- **AIM OF THE TASK**
Starting with the first line, output the data exactly through to the end.

Dataset records
════════════════
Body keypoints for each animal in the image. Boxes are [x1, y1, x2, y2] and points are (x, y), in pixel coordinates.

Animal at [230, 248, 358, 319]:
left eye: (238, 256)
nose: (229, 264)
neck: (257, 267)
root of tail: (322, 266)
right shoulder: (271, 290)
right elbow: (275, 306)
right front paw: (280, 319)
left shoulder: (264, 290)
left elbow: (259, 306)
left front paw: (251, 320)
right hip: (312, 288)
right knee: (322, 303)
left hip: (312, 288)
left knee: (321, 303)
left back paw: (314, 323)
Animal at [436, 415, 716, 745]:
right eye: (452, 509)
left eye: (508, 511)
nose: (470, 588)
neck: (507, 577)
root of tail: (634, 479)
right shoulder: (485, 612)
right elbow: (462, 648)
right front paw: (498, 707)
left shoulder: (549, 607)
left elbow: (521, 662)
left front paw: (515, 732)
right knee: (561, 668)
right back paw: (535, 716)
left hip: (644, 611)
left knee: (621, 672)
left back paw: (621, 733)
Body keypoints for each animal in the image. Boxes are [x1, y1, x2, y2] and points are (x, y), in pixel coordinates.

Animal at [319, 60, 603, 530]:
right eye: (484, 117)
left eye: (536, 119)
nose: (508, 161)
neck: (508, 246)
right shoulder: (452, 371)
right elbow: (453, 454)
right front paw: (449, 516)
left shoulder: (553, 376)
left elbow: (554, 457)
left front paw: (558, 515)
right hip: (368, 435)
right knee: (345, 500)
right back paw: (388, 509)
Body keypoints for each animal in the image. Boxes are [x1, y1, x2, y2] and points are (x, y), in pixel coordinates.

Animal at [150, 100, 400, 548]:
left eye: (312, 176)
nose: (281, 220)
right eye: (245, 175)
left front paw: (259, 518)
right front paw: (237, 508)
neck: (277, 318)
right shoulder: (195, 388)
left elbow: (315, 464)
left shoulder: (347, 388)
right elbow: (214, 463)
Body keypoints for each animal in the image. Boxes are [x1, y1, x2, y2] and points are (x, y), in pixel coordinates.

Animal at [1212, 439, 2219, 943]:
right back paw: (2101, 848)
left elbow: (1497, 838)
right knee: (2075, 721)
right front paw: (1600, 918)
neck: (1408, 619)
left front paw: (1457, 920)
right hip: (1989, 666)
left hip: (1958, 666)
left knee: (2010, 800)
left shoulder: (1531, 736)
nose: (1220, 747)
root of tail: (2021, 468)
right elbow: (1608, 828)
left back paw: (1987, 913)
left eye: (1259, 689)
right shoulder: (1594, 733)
════════════════
- **SOLVED EXERCISE**
Body keypoints for each animal in the image. Boxes are [x1, y1, x2, y2] and points are (x, y), in pixel coordinates.

Animal at [230, 248, 358, 319]:
left eye: (238, 256)
nose: (229, 264)
neck: (257, 267)
root of tail: (322, 266)
right shoulder: (271, 290)
right elbow: (275, 306)
right front paw: (280, 319)
left shoulder: (264, 290)
left elbow: (259, 306)
left front paw: (251, 320)
right hip: (312, 288)
right knee: (322, 303)
left hip: (312, 288)
left knee: (321, 303)
left back paw: (314, 323)
Animal at [436, 415, 716, 745]:
right eye: (452, 509)
left eye: (508, 511)
nose: (470, 588)
neck: (507, 577)
root of tail: (634, 479)
right shoulder: (485, 612)
right elbow: (462, 648)
right front paw: (498, 707)
left shoulder: (549, 607)
left elbow: (521, 662)
left front paw: (515, 732)
right knee: (561, 668)
right back paw: (535, 716)
left hip: (644, 611)
left knee: (621, 672)
left back paw: (621, 733)
Body keypoints for each animal in the image. Boxes are [x1, y1, x2, y2] and points are (x, y), in pixel coordinates.

Animal at [319, 60, 603, 530]:
right eye: (484, 117)
left eye: (536, 119)
nose: (508, 161)
neck: (508, 246)
right shoulder: (452, 371)
right elbow: (453, 454)
right front paw: (449, 516)
left shoulder: (553, 376)
left elbow: (554, 457)
left front paw: (558, 515)
right hip: (368, 435)
right knee: (345, 500)
right back paw: (388, 509)
Body keypoints for each animal in the image. Boxes are [x1, y1, x2, y2] and points are (x, y), in pixel coordinates.

Animal at [150, 100, 400, 548]:
left eye: (312, 176)
nose: (281, 220)
right eye: (245, 175)
left front paw: (259, 518)
right front paw: (237, 508)
neck: (277, 318)
right shoulder: (195, 388)
left elbow: (315, 464)
left shoulder: (347, 388)
right elbow: (214, 463)
Body keypoints for each animal in the image. Boxes are [x1, y1, x2, y2] and points are (x, y), in pixel coordinates.

Animal at [1212, 439, 2219, 943]:
right back paw: (2101, 848)
left elbow: (1497, 838)
right knee: (2075, 721)
right front paw: (1600, 918)
neck: (1408, 619)
left front paw: (1457, 920)
right hip: (1989, 666)
left hip: (1958, 666)
left knee: (2010, 800)
left shoulder: (1531, 736)
nose: (1220, 747)
root of tail: (2021, 468)
right elbow: (1608, 828)
left back paw: (1987, 913)
left eye: (1259, 689)
right shoulder: (1594, 733)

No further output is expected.